Medicare is a superb social program, but it's way too costly for the benefit it provides. Medicare recipients won't join in on a campaign that looks like blaming "Greedy Geezers" for Wall Street's greed. Here's what I see as the three pillars for an advocacy program that progressively minded Medicare recipients could get behind:

  1. Overtreatment. Seniors aren't driving the overly interventionist, overly technological treatment approach that characterizes so much of the Medicare world. It's the combination of the for-profit medical-industrial complex, fee for service reimbursement, and an all-too-common profligate style of practice. At best, overtreatment creates costs without benefit. But commonly it causes injury. Advocating for the right treatment at the right time in the right place, as defined from a patient-centered perspective, is a position many Medicare recipients will support.
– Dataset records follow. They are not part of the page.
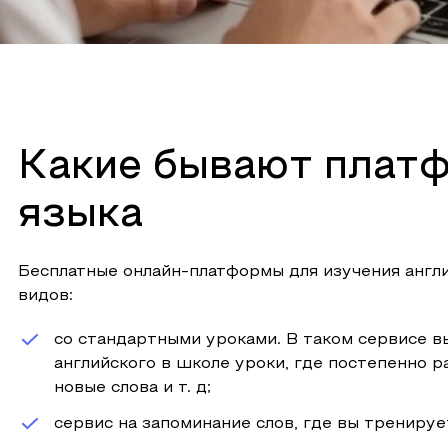
Какие бывают платф
языка
Бесплатные онлайн-платформы для изучения англи
видов:
со стандартными уроками. В таком сервисе в
английского в школе уроки, где постепенно р
новые слова и т. д;
сервис на запоминание слов, где вы тренируе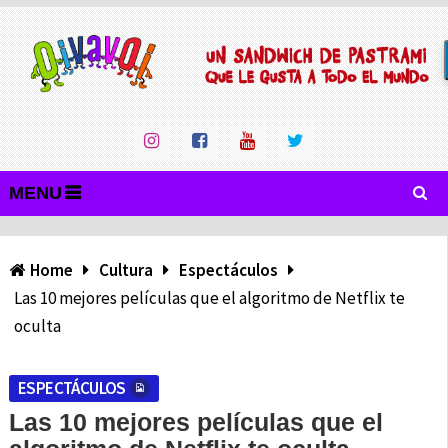
MENU
Home
Cultura
Espectáculos
Las 10 mejores películas que el algoritmo de Netflix te
oculta
ESPECTÁCULOS
Las 10 mejores películas que el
  2. Direct costs to the elderly. A just-released Employee Benefit Research Institute report shows just how substantial retirement health care costs are despite insurance. Men retiring this year at age 65 will need anywhere from $65,000–$109,000 in savings to cover health insurance premiums and out-of-pocket expenses in retirement if they want a 50–50 chance of being able to have enough money; to improve the odds to 90 percent, they’ll need between $124,000–$211,000. Women retiring this year at 65 will need between $88,000–$146,000 in savings if they are comfortable with a 50 percent chance of having enough money, and $143,000–$242,000 if they want a 90 percent chance.

    In other words, even though Medicare recipients are the best insured population in the U.S., commercial profiteering and profligate practice styles are driving very substantial out-of-pocket costs. Continued cost escalation will lead to even more cost sharing. Advocating for practices that reduce out-of-pocket costs that provide little or no benefit (or even cause harm) is a position Medicare recipients will support.
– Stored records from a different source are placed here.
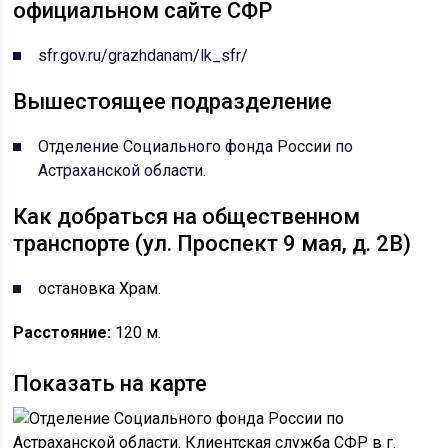
официальном сайте СФР
sfr.gov.ru/grazhdanam/lk_sfr/
Вышестоящее подразделение
Отделение Социального фонда России по
Астраханской области.
Как добраться на общественном
транспорте (ул. Проспект 9 мая, д. 2В)
остановка Храм.
Расстояние:
120 м.
Показать на карте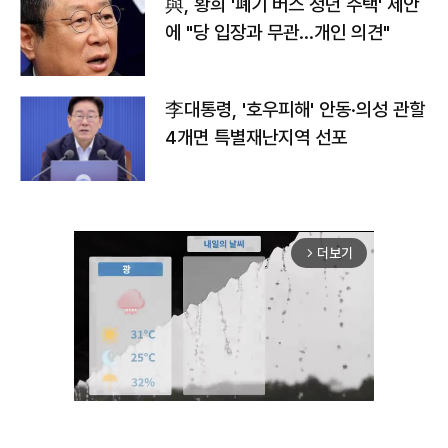
與, 황희 '폐기 버스 청년 주택' 제안
에 "당 입장과 무관…개인 의견"
李대통령, '호우피해' 안동·의성 관할
4개면 특별재난지역 선포
더보기
arrow_forward_ios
  3. If reducing overtreatment and managing the care process in ways that reduce direct costs to the elderly curb overall Medicare expenditures, that will be a positive "side effect." Those who agree with Ridgeway will continue to advocate for progressive economic policies. Those who don't, won't. But reducing overtreatment and direct costs to the elderly won't be seen as blaming Greedy Geezers for the mess we're in. It's an responsible, progressive advocacy position that Medicare recipients can get behind.